╭─ Provided data

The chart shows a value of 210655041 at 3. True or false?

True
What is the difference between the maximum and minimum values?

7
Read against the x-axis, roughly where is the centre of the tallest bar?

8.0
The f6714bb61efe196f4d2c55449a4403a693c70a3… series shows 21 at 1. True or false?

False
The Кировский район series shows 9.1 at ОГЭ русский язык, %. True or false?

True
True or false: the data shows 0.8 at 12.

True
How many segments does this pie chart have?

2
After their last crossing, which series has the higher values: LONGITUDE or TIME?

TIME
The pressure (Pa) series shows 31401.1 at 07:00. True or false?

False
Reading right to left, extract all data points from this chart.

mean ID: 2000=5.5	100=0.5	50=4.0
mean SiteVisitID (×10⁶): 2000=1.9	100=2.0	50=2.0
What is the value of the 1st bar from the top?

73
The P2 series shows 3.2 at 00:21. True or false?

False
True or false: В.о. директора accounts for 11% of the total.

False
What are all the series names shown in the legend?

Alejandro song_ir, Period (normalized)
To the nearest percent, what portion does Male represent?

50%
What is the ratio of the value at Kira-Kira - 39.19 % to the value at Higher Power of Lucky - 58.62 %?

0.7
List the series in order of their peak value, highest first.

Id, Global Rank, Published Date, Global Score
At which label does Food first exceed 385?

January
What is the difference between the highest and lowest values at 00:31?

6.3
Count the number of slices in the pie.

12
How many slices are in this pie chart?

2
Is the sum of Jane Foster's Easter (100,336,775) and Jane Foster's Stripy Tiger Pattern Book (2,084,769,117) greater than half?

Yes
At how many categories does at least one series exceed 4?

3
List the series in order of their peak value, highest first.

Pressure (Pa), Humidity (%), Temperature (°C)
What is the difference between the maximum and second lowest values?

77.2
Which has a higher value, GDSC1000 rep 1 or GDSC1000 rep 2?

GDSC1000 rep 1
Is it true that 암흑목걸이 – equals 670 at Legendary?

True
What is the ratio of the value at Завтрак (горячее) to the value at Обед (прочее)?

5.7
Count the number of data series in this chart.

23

╰─

Your goal:
Print out all of the records above word for word, keeping every line in its original order.

Response to the task:
The chart shows a value of 210655041 at 3. True or false?

True
What is the difference between the maximum and minimum values?

7
Read against the x-axis, roughly where is the centre of the tallest bar?

8.0
The f6714bb61efe196f4d2c55449a4403a693c70a3… series shows 21 at 1. True or false?

False
The Кировский район series shows 9.1 at ОГЭ русский язык, %. True or false?

True
True or false: the data shows 0.8 at 12.

True
How many segments does this pie chart have?

2
After their last crossing, which series has the higher values: LONGITUDE or TIME?

TIME
The pressure (Pa) series shows 31401.1 at 07:00. True or false?

False
Reading right to left, extract all data points from this chart.

mean ID: 2000=5.5	100=0.5	50=4.0
mean SiteVisitID (×10⁶): 2000=1.9	100=2.0	50=2.0
What is the value of the 1st bar from the top?

73
The P2 series shows 3.2 at 00:21. True or false?

False
True or false: В.о. директора accounts for 11% of the total.

False
What are all the series names shown in the legend?

Alejandro song_ir, Period (normalized)
To the nearest percent, what portion does Male represent?

50%
What is the ratio of the value at Kira-Kira - 39.19 % to the value at Higher Power of Lucky - 58.62 %?

0.7
List the series in order of their peak value, highest first.

Id, Global Rank, Published Date, Global Score
At which label does Food first exceed 385?

January
What is the difference between the highest and lowest values at 00:31?

6.3
Count the number of slices in the pie.

12
How many slices are in this pie chart?

2
Is the sum of Jane Foster's Easter (100,336,775) and Jane Foster's Stripy Tiger Pattern Book (2,084,769,117) greater than half?

Yes
At how many categories does at least one series exceed 4?

3
List the series in order of their peak value, highest first.

Pressure (Pa), Humidity (%), Temperature (°C)
What is the difference between the maximum and second lowest values?

77.2
Which has a higher value, GDSC1000 rep 1 or GDSC1000 rep 2?

GDSC1000 rep 1
Is it true that 암흑목걸이 – equals 670 at Legendary?

True
What is the ratio of the value at Завтрак (горячее) to the value at Обед (прочее)?

5.7
Count the number of data series in this chart.

23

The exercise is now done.